• _Set of tasks_
- a) In the tour article, which solo song and member opened the solo stages section of the concert?
- b) Why does the tour article say a third show was added in Hong Kong? Answer in one to three sentences.
- c) Could you pick up the Show What I Am World Tour article after its last sentence and continue it?

• _Given text_
========

Show What I Am World Tour
- Promotional poster of the tour in Seoul, South Korea
- Location: Asia; North America; Oceania;
- Associated albums: Ive Secret Revive+
- Start date: October 31, 2025
- End date: September 13, 2026
- Legs: 3
- No. of shows: 28

Ive concert chronology
- Show What I Have World Tour (2023–24); Show What I Am Tour (2025–26); ;

= Show What I Am World Tour =

2025–26 concert tour by Ive

The Show What I Am World Tour is the ongoing second worldwide concert tour and fourth tour overall by South Korean girl group Ive, held in support of their extended play Ive Secret (2025) and their second studio album Revive+ (2026). The tour began on October 31, 2025, in Seoul, South Korea, and is set to conclude on September 13, 2026 in Taipei, Taiwan, with 28 shows across Asia, North America and Oceania. The tour has received positive reviews, with praise for the group's performances and the members' solo stages.

==Background==
On September 18, 2025, Ive revealed that they would hold their third concert tour, titled "Show What I Am", beginning with three shows in Seoul from October 31 to November 2. On December 2, it was announced that the tour would include a stop in Japan, with concerts scheduled at Kyocera Dome Osaka on April 18 and April 19. On March 25, Ive announced new concert dates in Asia, North America, and Oceania. On April 3, a third show was added in Hong Kong due to "overwhelming demand".

The tour's North American leg is scheduled to begin on July 21, 2026, in Toronto, Canada, and will continue through cities including Montreal, Newark, Austin, Los Angeles, Oakland, and Seattle, before concluding in Vancouver on August 9. The tour will then proceed to Asia, with concerts in Hong Kong and Taipei, alongside additional stops in Kuala Lumpur, Manila, Singapore, and Macao, as well as planned performances in Australia and New Zealand.

==Concert synopsis==
The concert was structured into multiple segments featuring both group and solo performances. The show began with a sequence of high-energy songs, including "Gotcha (Baddest Eros)", "XOXZ", and "Baddie", followed by mid-show transitions that shifted the tone of the performance.

The next part of the concert featured solo stages performed by each of the members, which all presented different musical styles and concepts to show individual artistic directions within the group. The section began with "8" by Jang Won-young, and continued to "In Your Heart" by Rei, "Unreal" by Liz, "Odd" by Gaeul, "Super Icy" by Leeseo, concluding with "Force" by Yujin.

Following the solo stages, the concert returned to full-group performances, with a mix of newer releases such as "Attitude" and previously released hit songs including "Love Dive", "Rebel Heart", "Kitsch", and "I Am". This led into the encore section, typically featuring three songs that varied between shows, which concluded the performance.

========

Dataset records
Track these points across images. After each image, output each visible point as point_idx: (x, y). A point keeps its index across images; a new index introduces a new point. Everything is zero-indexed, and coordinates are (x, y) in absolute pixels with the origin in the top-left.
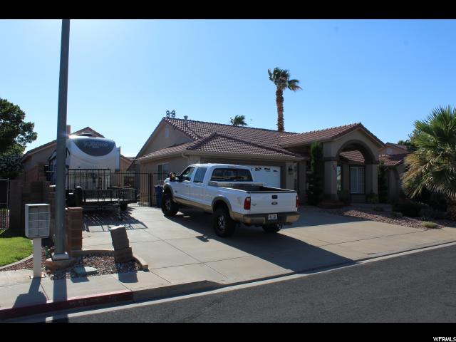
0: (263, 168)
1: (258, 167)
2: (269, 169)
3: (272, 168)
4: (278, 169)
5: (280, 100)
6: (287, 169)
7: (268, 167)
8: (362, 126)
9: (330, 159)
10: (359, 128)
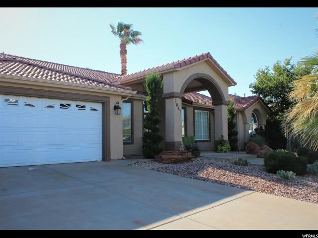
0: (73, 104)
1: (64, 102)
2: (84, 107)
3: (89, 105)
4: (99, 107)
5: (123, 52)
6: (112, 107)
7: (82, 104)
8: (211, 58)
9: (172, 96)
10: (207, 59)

========

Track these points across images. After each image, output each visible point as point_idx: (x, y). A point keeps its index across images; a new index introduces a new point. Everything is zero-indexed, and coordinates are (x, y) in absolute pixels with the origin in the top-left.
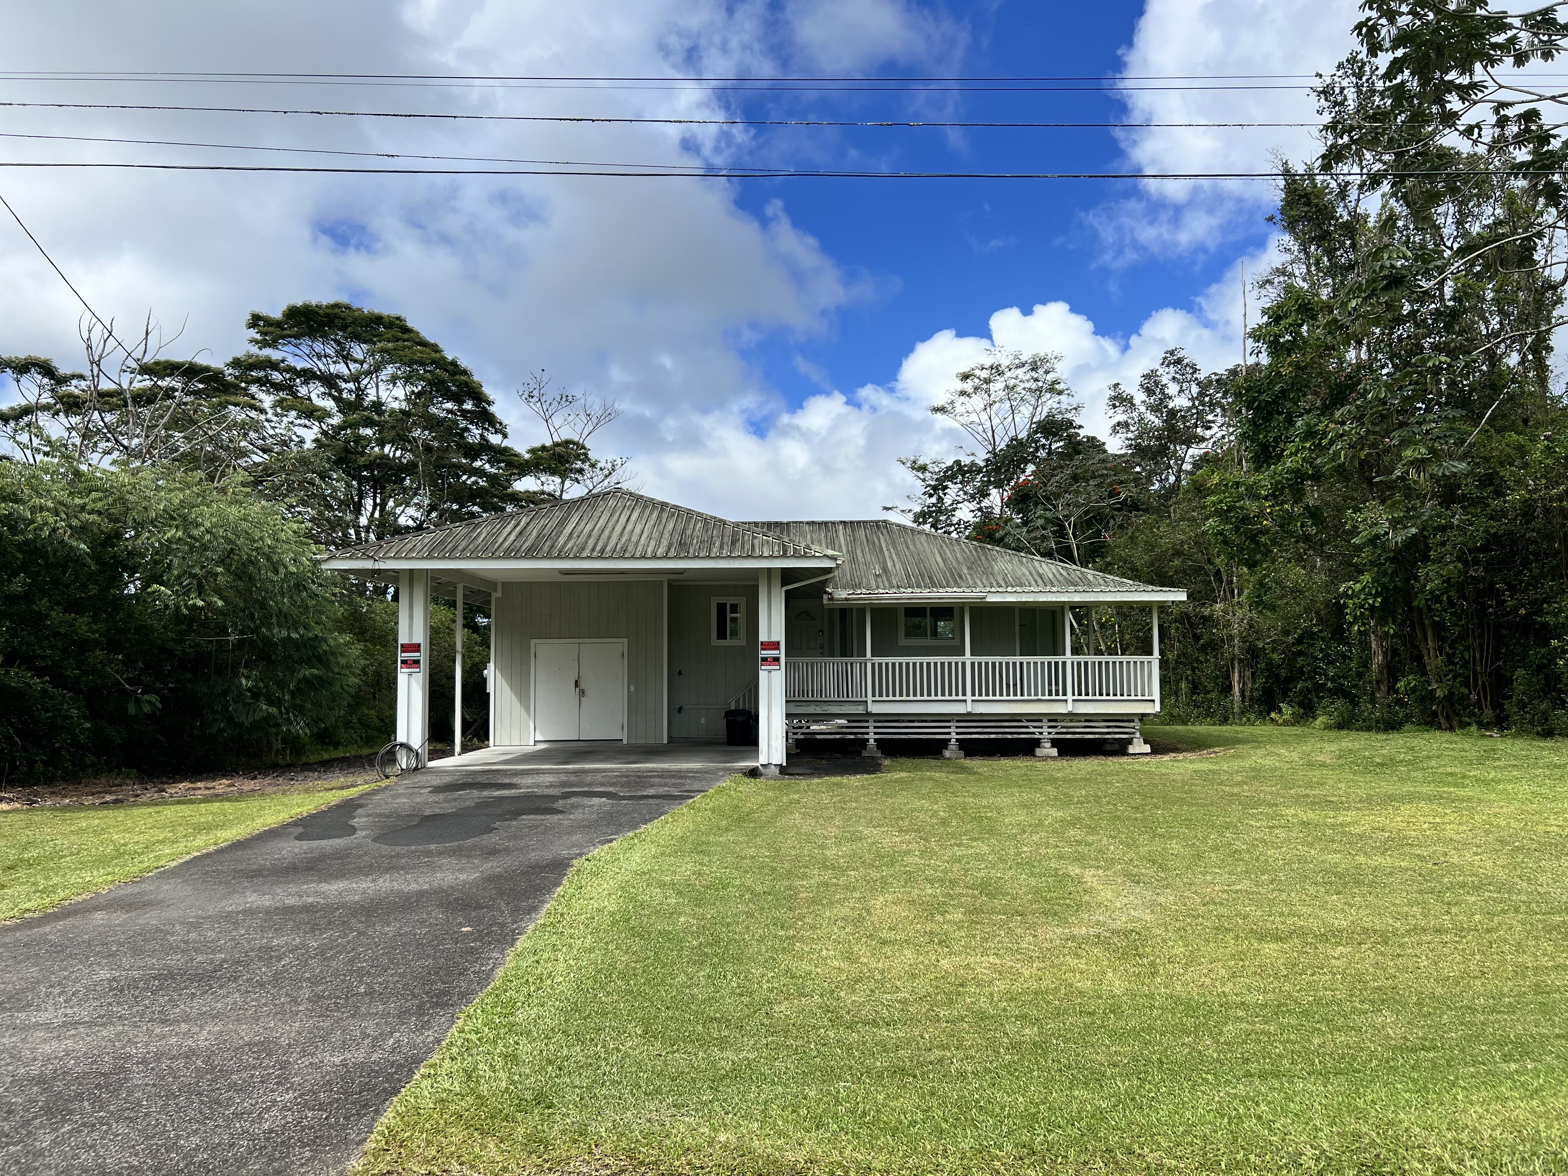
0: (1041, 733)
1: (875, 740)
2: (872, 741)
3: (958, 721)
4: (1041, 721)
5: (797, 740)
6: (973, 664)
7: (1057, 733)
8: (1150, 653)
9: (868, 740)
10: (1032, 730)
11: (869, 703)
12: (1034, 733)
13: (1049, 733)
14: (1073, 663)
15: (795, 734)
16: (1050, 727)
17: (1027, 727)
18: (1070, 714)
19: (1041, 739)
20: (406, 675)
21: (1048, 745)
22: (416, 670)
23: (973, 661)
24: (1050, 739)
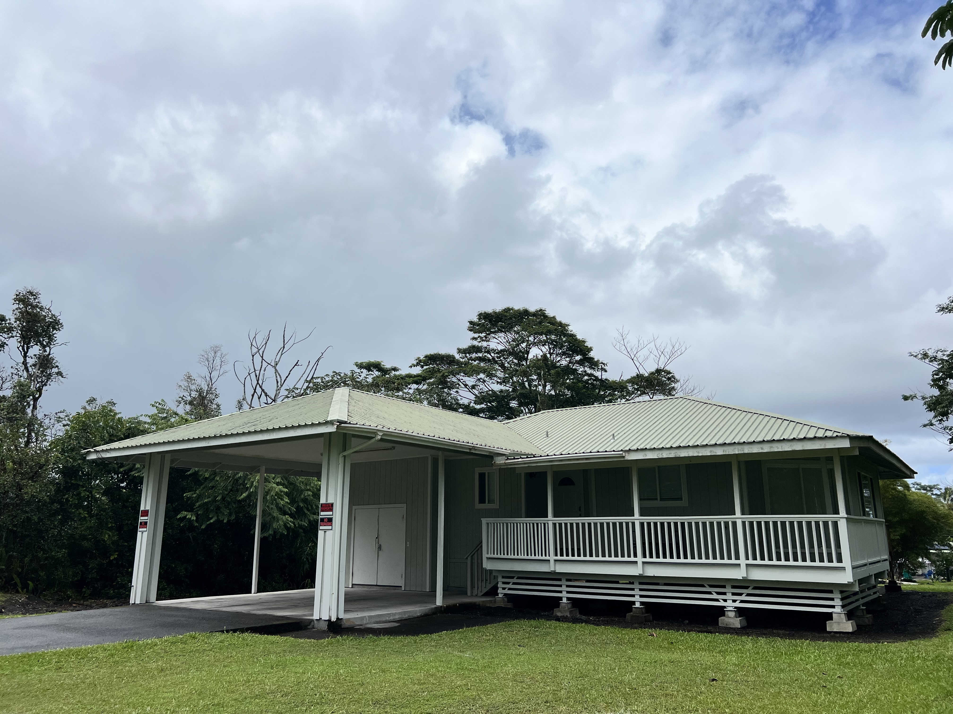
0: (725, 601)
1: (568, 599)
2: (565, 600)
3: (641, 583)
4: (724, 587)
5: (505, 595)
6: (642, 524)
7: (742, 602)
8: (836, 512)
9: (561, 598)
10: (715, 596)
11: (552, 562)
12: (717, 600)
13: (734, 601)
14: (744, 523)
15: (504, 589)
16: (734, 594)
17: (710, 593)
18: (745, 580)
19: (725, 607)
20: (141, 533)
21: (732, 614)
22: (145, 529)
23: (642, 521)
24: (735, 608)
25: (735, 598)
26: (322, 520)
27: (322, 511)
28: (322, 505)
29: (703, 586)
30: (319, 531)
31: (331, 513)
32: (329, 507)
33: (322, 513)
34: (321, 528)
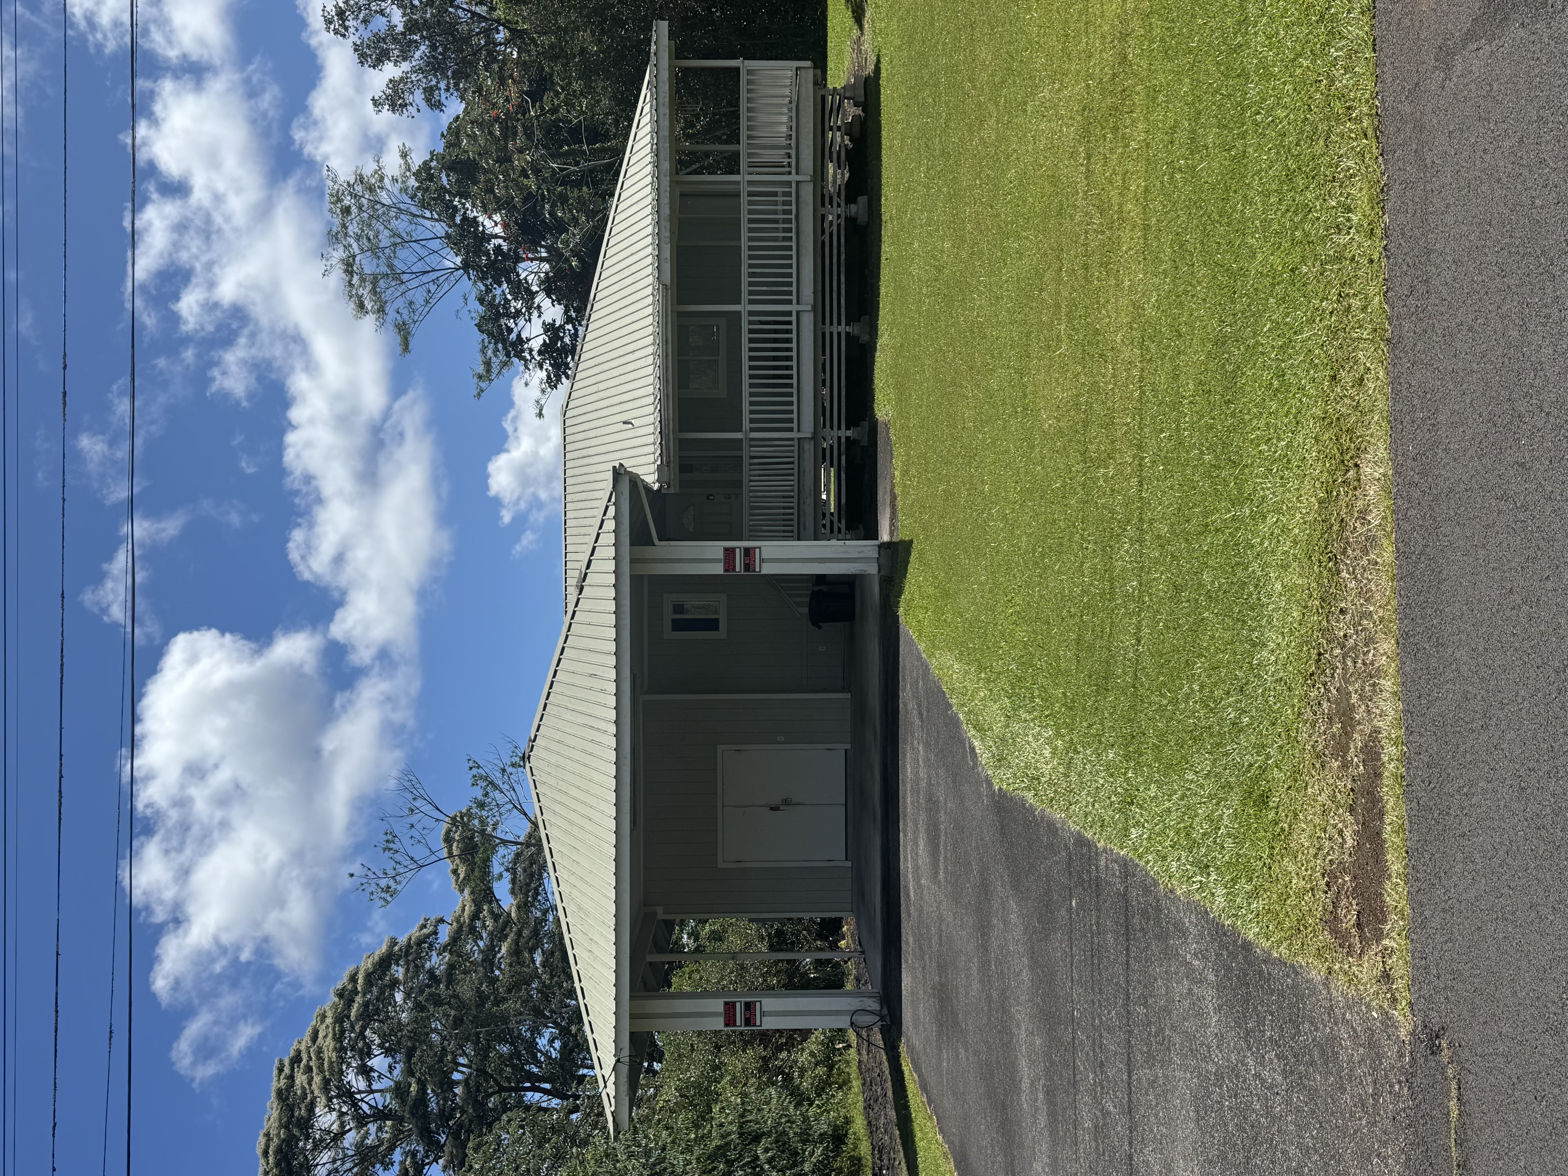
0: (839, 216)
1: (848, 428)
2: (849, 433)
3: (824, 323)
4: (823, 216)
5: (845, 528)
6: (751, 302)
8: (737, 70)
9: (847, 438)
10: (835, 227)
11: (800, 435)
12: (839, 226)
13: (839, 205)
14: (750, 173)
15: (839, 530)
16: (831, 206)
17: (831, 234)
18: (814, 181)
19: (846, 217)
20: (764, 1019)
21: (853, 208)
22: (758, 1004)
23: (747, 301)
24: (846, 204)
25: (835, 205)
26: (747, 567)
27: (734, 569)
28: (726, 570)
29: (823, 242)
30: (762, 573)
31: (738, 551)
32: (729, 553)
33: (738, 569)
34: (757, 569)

========

• _Your written answers_
- a) "8" by Jang Won-young.

- b) On April 3, a third Hong Kong show was added because of "overwhelming demand" for the concerts there.

- c)
==Production==
The Show What I Am Tour featured a large-scale concert production that combined dynamic stage composition, live band arrangements, and multimedia elements. Live band arrangements of the group's music were incorporated into multiple stages of the concert, adding a fuller sound and contributing to the overall scale of the production. The members interacted with the audience throughout the concert, greeting fans at the beginning and end of each show and revealing behind-the-scenes detail on the development of their solo stages.

===Visuals and effects===
The production utilized LED screen visuals, lighting effects, and stage transitions. The show's opening sequences featured silhouette-based visuals and large-scale screen effects, while later sections incorporated synchronized lighting. The stage layout was designed with an extended main stage setup to accommodate both full-group choreography and solo stages.

==Reception==
The Show What I Am Tour received highly positive reviews. Numerous critics considered the concert to be an improvement over the Show What I Have Tour, praising the members' strong performances and the concert's larger focus on individual artistic expression with the solo stages. The tour was seen as a demonstration of Ive's transition to more professional performances, and that it firmly established the group as a major live performer in the K-pop industry.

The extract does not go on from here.